WHAT NEEDS TO BE DONE:
Filter the listing below down to the lines holding the word "middle", and copy those lines.

-- Opening Marker --

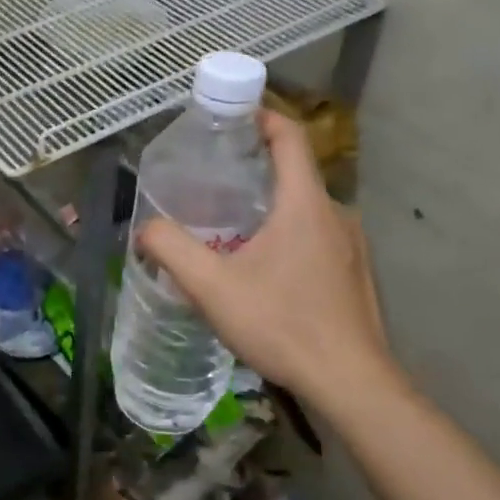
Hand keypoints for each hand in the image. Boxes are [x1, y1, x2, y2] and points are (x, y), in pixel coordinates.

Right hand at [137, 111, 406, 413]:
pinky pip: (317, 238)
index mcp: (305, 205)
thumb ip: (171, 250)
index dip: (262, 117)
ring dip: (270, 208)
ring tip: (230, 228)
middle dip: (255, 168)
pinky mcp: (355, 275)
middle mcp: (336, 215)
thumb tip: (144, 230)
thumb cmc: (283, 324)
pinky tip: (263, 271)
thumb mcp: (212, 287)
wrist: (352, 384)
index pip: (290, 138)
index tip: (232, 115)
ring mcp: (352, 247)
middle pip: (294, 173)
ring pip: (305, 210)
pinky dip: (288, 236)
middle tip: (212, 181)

-- Closing Marker --
-- Opening Marker --

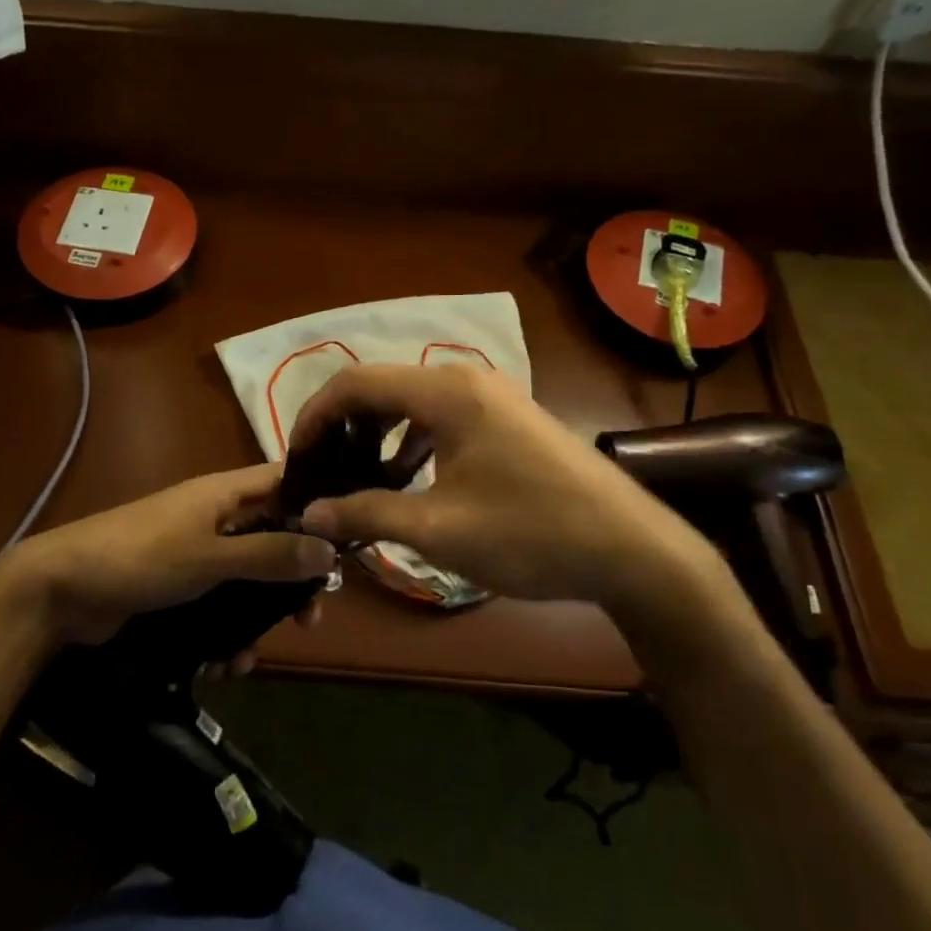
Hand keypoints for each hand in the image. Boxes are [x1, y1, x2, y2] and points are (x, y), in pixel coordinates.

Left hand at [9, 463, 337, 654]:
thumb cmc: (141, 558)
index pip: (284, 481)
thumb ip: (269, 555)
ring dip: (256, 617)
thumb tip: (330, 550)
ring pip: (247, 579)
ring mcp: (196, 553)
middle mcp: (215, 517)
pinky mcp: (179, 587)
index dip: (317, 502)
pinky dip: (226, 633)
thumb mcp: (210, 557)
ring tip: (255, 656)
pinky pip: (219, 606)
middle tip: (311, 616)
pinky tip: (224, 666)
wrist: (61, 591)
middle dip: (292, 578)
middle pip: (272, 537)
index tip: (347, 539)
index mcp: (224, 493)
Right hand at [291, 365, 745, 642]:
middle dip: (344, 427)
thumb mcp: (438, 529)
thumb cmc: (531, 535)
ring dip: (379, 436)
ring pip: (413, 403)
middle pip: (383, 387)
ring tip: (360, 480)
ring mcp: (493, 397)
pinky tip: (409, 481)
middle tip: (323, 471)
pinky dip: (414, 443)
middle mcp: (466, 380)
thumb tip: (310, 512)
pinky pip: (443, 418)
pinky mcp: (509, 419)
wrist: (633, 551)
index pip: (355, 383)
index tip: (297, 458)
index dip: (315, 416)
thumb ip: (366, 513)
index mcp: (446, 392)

-- Closing Marker --

RESULT OF THE TASK:
middle dip: (255, 168)
middle mcp: (336, 215)
middle pip: (294, 173)
middle tip: (212, 181)
middle mcp: (215, 517)
middle tip: (311, 616)
middle dip: (292, 578)
middle pip: (272, 537)
middle dip: (344, 427)
middle pip: (383, 387)
middle tip: (323, 471)
middle mcp: (466, 380)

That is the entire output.